> DOCUMENT SECTION:
________________
Filed by Chemical Financial Corporation

Commission File Number: 000-08185

Pursuant to Rule 425 under the Securities Act of 1933

 

Subject Company: Lake Michigan Financial Corporation

 

Chemical Financial Corporation to Partner With Lake Michigan Financial Corporation

 

·Enhances preeminent Michigan-based retail banking franchise with addition of leading, entrepreneurial, relationship-oriented commercial bank
·Adds approximately $1.2 billion in assets, $1.0 billion in deposits, and $0.9 billion in loans
·Augments Michigan’s largest branch network outside of the Detroit MSA with additional locations in high-growth MSAs
·Results in estimated 10% EPS accretion in first full year  

MIDLAND, Mich. and HOLLAND, Mich., January 6, 2015---The boards of directors of Chemical Financial Corporation (Nasdaq: CHFC), the holding company for Chemical Bank, and Lake Michigan Financial Corporation, the holding company for The Bank of Holland and The Bank of Northern Michigan, today announced the execution of a definitive agreement for Chemical Financial Corporation ("Chemical") to partner with Lake Michigan Financial Corporation ("Lake Michigan Financial") in a cash and common stock merger transaction valued at approximately $184.1 million.

 

Chemical anticipates the transaction, with cost savings fully phased in, to be accretive to earnings per share of approximately 10 percent in the first full year (excluding acquisition-related and integration costs associated with the transaction). Chemical expects net cost savings to reach an annual run rate of approximately $11 million and to be fully achieved within six months of closing. Pre-tax acquisition-related and integration costs associated with the transaction are expected to total approximately $15 million.

 

"We have long admired Rich Lievense, Garth Deur and the talented Lake Michigan Financial team and are excited that they will be part of the Chemical family going forward. These are consummate professionals -- relationship bankers whose values, high performance track record and community orientation mirror those of Chemical. In addition to a strong cultural fit, the partnership will add scale, entrepreneurial talent and important, in-market competitive advantages to facilitate Chemical’s continued growth. This is a terrific transaction for all stakeholders involved," said David B. Ramaker, Chairman, Chief Executive Officer and President of Chemical Financial Corporation

 

"Strategically, this partnership will significantly increase our presence in some of Michigan’s most attractive economic and demographic regions, including Grand Rapids, Holland, Traverse City and Petoskey. In addition, Lake Michigan Financial’s complementary commercial banking and specialty business lines will enhance the value proposition for customers of both

 
 

organizations. Lake Michigan Financial is among the best commercial and industrial loan originators in Michigan, with strong, long-term relationships with business owners and high net worth clients throughout western Michigan and northwest Michigan, which we believe will help drive meaningful organic growth in the future. This partnership clearly reinforces Chemical’s position as the community bank for Michigan," added Ramaker.
________________
> DATA EXCERPTS:

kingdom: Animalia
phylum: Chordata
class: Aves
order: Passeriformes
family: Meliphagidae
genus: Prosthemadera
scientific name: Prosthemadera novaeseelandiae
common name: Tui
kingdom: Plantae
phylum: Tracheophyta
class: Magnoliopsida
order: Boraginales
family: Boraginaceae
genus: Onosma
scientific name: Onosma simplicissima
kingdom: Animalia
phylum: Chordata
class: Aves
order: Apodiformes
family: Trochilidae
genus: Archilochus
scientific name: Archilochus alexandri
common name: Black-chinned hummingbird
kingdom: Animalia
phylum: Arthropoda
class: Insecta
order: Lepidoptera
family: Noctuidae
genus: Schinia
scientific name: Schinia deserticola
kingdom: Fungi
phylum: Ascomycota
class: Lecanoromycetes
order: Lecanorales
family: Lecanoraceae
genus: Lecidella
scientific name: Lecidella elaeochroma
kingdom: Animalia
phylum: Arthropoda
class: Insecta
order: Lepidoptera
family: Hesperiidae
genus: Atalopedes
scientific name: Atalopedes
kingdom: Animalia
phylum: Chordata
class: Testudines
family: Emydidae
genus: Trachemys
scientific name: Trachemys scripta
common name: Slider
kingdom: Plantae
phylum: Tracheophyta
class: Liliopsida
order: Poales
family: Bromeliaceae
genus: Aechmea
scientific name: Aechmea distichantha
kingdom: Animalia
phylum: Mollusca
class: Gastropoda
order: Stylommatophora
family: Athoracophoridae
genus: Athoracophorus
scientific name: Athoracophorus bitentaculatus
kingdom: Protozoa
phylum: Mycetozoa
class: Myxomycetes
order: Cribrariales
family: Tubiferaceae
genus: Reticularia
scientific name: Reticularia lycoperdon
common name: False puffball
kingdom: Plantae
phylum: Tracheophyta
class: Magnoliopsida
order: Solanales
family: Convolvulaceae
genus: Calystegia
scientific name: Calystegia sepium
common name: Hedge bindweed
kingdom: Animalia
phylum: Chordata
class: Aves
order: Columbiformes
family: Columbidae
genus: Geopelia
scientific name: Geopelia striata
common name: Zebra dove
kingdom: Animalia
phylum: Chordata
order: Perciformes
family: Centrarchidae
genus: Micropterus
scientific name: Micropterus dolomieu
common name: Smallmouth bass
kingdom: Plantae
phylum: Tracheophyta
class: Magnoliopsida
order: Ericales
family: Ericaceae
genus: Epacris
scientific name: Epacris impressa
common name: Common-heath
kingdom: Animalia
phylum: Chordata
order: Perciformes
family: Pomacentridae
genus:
________________
> PARTS OF THE EXERCISE:
A. Reproduce the merger announcement from "Chemical anticipates the" to "approximately $15 million.".
B. Transcribe the lines of the records from the line with "class: Lecanoromycetes" to the line with "class: Liliopsida", both included, and nothing else.
The records are unrelated to the merger announcement.

> SOLUTIONS:
A.
Chemical anticipates the transaction, with cost savings fully phased in, to be accretive to earnings per share of approximately 10 percent in the first full year (excluding acquisition-related and integration costs associated with the transaction). Chemical expects net cost savings to reach an annual run rate of approximately $11 million and to be fully achieved within six months of closing. Pre-tax acquisition-related and integration costs associated with the transaction are expected to total approximately $15 million.

B.
class: Lecanoromycetes
order: Lecanorales
family: Lecanoraceae
genus: Lecidella
scientific name: Lecidella elaeochroma
kingdom: Animalia
phylum: Arthropoda
class: Insecta
order: Lepidoptera
family: Hesperiidae
genus: Atalopedes
scientific name: Atalopedes
kingdom: Animalia
phylum: Chordata
class: Testudines
family: Emydidae
genus: Trachemys
scientific name: Trachemys scripta
common name: Slider
kingdom: Plantae
phylum: Tracheophyta
class: Liliopsida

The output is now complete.